0055: Asynchronous Notification Processing

Date: 2025-12-04

Status: Accepted

Context

The notification-service is responsible for delivering messages via external providers (Email, SMS) and internal channels (WebSockets). These operations are inherently I/O bound, prone to variable latency, and subject to external failures (e.g., an SMTP server timeout or a rate-limited API).

If the service were to process these requests synchronously, a slow third-party provider could block the calling service (e.g., iam-service waiting to send a password reset), leading to cascading failures and a poor user experience. Furthermore, if the service crashes during a synchronous call, the notification might be lost.

Decision

We will implement a strictly Asynchronous, Queue-Based Architecture for the notification-service.

  1. API Behavior: The public API endpoint (POST /notify) will not attempt to send the notification immediately.

    • It will validate the request payload.
    • It will publish a NotificationJob to a durable internal message queue (NATS).
    • It will immediately return a 202 Accepted HTTP status to the caller.
  2. Worker Process: A separate worker process (running within the same binary in hybrid mode, or separately in K8s) will subscribe to the queue.
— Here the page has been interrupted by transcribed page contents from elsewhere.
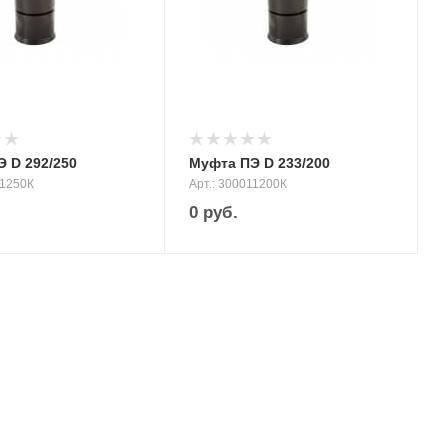
 D 292/250
Муфта ПЭ D 233/200
11250К
Арт.: 300011200К
0
руб.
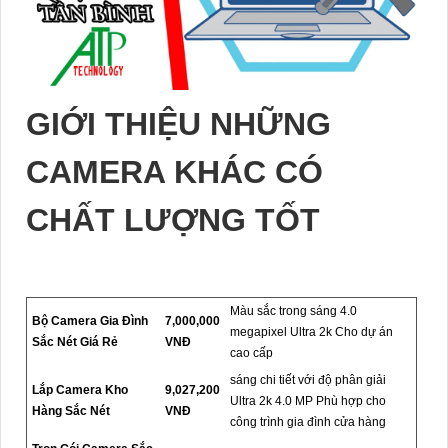
GIỚI THIỆU NHỮNG
CAMERA KHÁC CÓ
CHẤT LƯỢNG TỐT
Màu sắc trong sáng 4.0
Bộ Camera Gia Đình
7,000,000
megapixel Ultra 2k Cho dự án
Sắc Nét Giá Rẻ
VNĐ
cao cấp
sáng chi tiết với độ phân giải
Lắp Camera Kho
9,027,200
Ultra 2k 4.0 MP Phù hợp cho
Hàng Sắc Nét
VNĐ
công trình gia đình cửa hàng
    • It consumes the NotificationJob.
    • It executes the logic to render the template and dispatch the message via the appropriate adapter.
    • It handles retries for transient failures (e.g., network timeouts).
  3. Reliability: The message queue serves as a buffer. If the worker is down or overwhelmed, jobs accumulate in the queue rather than being dropped or blocking the API.

Consequences

Positive

  • High Availability & Resilience: The API remains responsive even if downstream providers (SendGrid, Twilio) are down.
  • Decoupling: Callers (like admin-bff) do not need to handle retry logic for email delivery; they just "fire and forget."
  • Scalability: We can scale the API layer (to accept requests) independently from the Worker layer (to process heavy I/O).
  • Throttling: The worker can process jobs at a controlled rate to respect provider rate limits, smoothing out traffic spikes.

Negative

  • Eventual Consistency: The caller does not know immediately if the email was actually delivered, only that it was accepted for delivery.
  • Complexity: Requires managing a message queue infrastructure (NATS) and implementing a worker loop.
  • Error Visibility: Delivery failures must be reported asynchronously (e.g., via logs or a status callback), as they cannot be returned in the HTTP response.